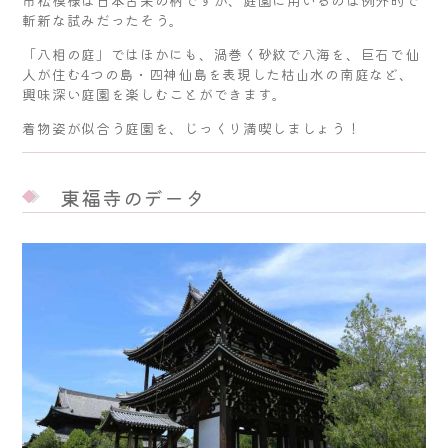
斬新な試みだったそう。
「八相の庭」ではほかにも、渦巻く砂紋で八海を、巨石で仙
人が住む4つの島・四神仙島を表現した枯山水の南庭など、
興味深い庭園を楽しむことができます。
着物姿が似合う庭園を、じっくり満喫しましょう！
東福寺のデータ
======
* _Work item_:
Exactly as written, give every entry again, but not the pictures.

* _Answer for the task_:
斬新な試みだったそう。
「八相の庭」ではほかにも、渦巻く砂紋で八海を、巨石で仙
人が住む4つの島・四神仙島を表現した枯山水の南庭など、
興味深い庭園を楽しむことができます。
着物姿が似合う庭園を、じっくり満喫しましょう！
東福寺のデータ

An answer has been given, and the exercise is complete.